▶ _Problem requirements_
Give back nothing but the number of lines in these entries that contain the word "start".

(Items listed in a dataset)
★ ★ ★ ★ ★

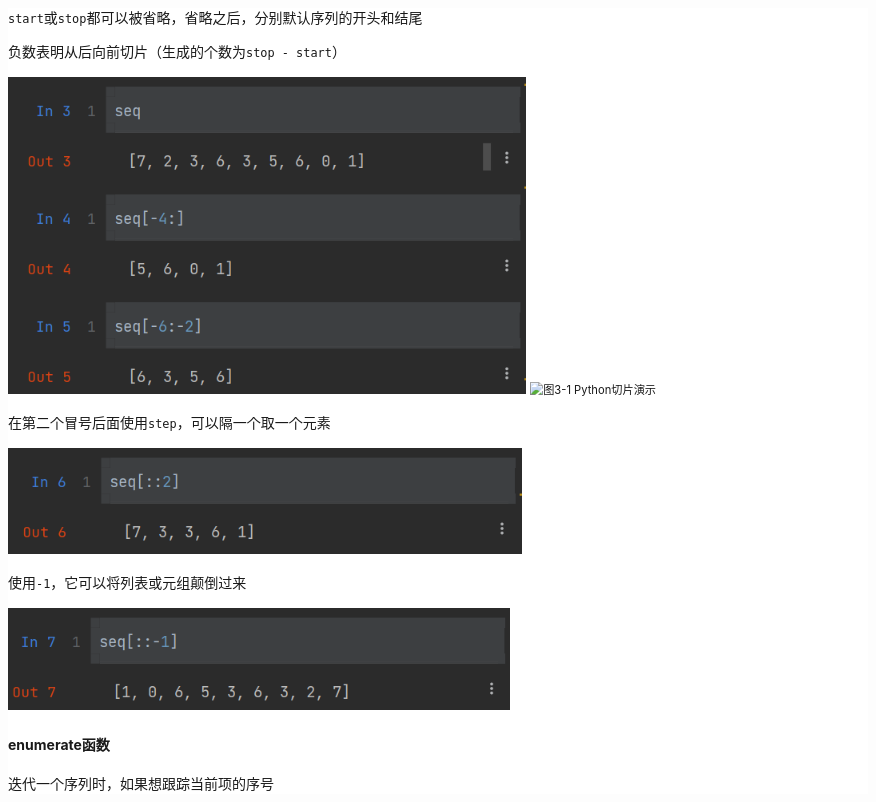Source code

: `start`或`stop`都可以被省略，省略之后，分别默认序列的开头和结尾

负数表明从后向前切片（生成的个数为`stop - start`）

<img src="pic/image-20220903220742004.png" alt="image-20220903220742004" style="zoom:80%;" />

<img src="https://camo.githubusercontent.com/399cfb7a006292ed0c9682af1bcfeef89497436b9770df559f0adb4356125cb6/687474703a2f2f75706c6f61642d696d616765732e6a69616e7368752e696f2f75706c6f61645f696d616765732f373137383639312d353232653262363838623735356666332e706e673f696d6167654d6f6772322f6175746f2d6f7269656e742f7374726970253743696d61676556696577322f322f772f31323430" alt="图3-1 Python切片演示" style="zoom:80%;" />

在第二个冒号后面使用`step`，可以隔一个取一个元素

<img src="pic/image-20220903220921908.png" alt="image-20220903220921908" style="zoom:80%;" />

使用`-1`，它可以将列表或元组颠倒过来

<img src="pic/image-20220903220957268.png" alt="image-20220903220957268" style="zoom:80%;" />

#### enumerate函数

迭代一个序列时，如果想跟踪当前项的序号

★ ★ ★ ★ ★

▶ _Answer for the task_
2